The fort’s visitor center has on exhibit the fourth-order Fresnel used in Mobile Point Lighthouse, along with the second–order Fresnel lens from Sand Island Lighthouse and other lighthouse artifacts. Visitors can walk around the fort and view the modern skeletal tower, the site of the earlier lighthouses, and the 1872 keeper’s dwelling.
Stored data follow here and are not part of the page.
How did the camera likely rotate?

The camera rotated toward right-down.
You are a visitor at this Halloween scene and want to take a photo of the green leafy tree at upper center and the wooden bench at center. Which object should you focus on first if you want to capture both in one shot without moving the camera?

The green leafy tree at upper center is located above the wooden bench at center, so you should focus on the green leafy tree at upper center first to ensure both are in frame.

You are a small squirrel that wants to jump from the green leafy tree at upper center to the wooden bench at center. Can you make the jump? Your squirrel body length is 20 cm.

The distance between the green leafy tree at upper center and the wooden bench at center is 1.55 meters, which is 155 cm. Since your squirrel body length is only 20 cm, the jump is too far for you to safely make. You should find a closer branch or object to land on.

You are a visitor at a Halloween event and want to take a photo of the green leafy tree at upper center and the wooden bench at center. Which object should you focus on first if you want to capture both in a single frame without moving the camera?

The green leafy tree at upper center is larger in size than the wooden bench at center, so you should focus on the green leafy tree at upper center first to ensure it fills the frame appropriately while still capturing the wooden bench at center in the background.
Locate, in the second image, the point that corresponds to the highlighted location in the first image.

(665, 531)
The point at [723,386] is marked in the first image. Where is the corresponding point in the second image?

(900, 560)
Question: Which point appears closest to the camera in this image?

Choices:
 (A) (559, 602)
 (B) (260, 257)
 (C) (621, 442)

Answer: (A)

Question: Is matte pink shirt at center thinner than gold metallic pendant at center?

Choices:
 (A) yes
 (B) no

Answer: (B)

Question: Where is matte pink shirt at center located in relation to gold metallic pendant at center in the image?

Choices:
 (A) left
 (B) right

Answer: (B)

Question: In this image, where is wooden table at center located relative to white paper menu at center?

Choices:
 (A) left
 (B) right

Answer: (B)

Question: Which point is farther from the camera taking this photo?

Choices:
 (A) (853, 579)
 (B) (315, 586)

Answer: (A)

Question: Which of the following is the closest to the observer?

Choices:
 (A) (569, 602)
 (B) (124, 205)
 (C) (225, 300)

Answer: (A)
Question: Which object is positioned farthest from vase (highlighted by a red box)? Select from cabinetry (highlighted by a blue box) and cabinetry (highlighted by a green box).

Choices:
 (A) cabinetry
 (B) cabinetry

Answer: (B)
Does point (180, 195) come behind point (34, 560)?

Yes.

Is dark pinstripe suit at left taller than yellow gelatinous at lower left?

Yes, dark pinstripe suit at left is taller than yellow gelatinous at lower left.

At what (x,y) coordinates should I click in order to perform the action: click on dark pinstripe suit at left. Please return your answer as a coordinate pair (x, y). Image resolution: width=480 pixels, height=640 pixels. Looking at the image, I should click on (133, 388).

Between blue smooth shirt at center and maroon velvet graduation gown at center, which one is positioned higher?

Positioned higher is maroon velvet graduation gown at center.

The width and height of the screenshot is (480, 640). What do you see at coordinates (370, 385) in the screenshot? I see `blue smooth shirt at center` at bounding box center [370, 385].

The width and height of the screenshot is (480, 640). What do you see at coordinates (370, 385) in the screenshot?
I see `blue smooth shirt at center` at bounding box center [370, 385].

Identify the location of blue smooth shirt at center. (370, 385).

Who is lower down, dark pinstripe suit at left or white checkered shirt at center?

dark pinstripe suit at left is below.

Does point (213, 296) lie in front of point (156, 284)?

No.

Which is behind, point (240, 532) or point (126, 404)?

The 1872 iron tower was removed from the grounds in September 2003 for restoration by Robinson Iron, but the disassembled lighthouse languished at Robinson Iron in Alexandria City, Alabama for more than a decade before funds were finally secured to restore the tower. In December 2014, the Alabama Historical Commission announced that $400,000, generated from a Baldwin County lease tax implemented seven years earlier to help fund fixes to Fort Morgan, would be used to restore the lighthouse sometime in the latter half of 2015. As of 2022, however, no work had commenced on the tower.

Keepers:

  • Head: W.E. Smith (at least 1829), Peter Gilchrist ( – 1831), Thomas Harris (1831 – at least 1834), Commanding Officer of Fort (at least 1835 – at least 1837), Elias Morris (at least 1839 – at least 1843), Elijah F. Dinmore (1844 – 1847), Charles Walker (1847), Sebastian Jennings (1847 – 1848), Robert Talbafor (1848 – 1849), Robert A. Heard (1849 – 1854), Robert Bruce (1854), John Buchanan (1854), H.P. Wilson (1854 – 1856), Charles White (1856 – 1859), Benjamin F. Midgett (1859 – 1864), J. Marseilles (1864 – 1865), Charles Snow (1865), Thomas R. Beaman (1865 – 1869), Felix Hamelin (1869), Benjamin F. Midgett (1869 – 1876), Roscoe A. Dodge (1876 – 1882), Charles A. Dodge (1882 – 1886), George Nagel (1886 – 1890), John Flowers (1890 – 1897), William D. Thompson (1897 – 1900), Hans J.G. Olsen (1900 – at least 1921), James C. Williams (at least 1924), Thomas Broxson (1929 – 1939), Toney Ryan (1939 – at least 1948), John E. Donaldson (1950 – 1952), Stephen F. Purgley (1952 – 1969), Gerald Hamilton (1969 – at least 1970).
  • Assistant: Robert Jackson (1854 – at least 1859), Emile La Fount (1864 – 1867), Magnus Sturner (1867 – 1870), Albert J. Kenney (1870 – 1871), Charles Stanter (1878), Charles A. Dodge (1878 – 1882), Charles H. Smith (1895), Annie F. Smith (1895 – 1896), Joseph Swain (1896 – 1899), William A. Jones (at least 1959 – 1966).
  • USCG: Alvin W. Lovette (1960), Earl R. Cooper (1960 – 1961), David E. Rose (1961), Ismaro Cardenas (1964 – 1965), William M. Dodd (1966 – at least 1967), Bill F. Moran (at least 1968 – 1969), Mike E. Dietrich (at least 1968 – 1969), David A. Hamm (1969 – at least 1970).

References

  1. Annual Report of the Lighthouse Board, various years.
  2. Lighthouses, Lightships, and the Gulf of Mexico, Cipra, 1997.
  3. Fort Morgan Self-Guided Tour, pamphlet.
  4. “Alabama Historical Commission’s Double Standard for Lighthouse Preservation,” Timothy Harrison, Lighthouse Digest, June, 2010.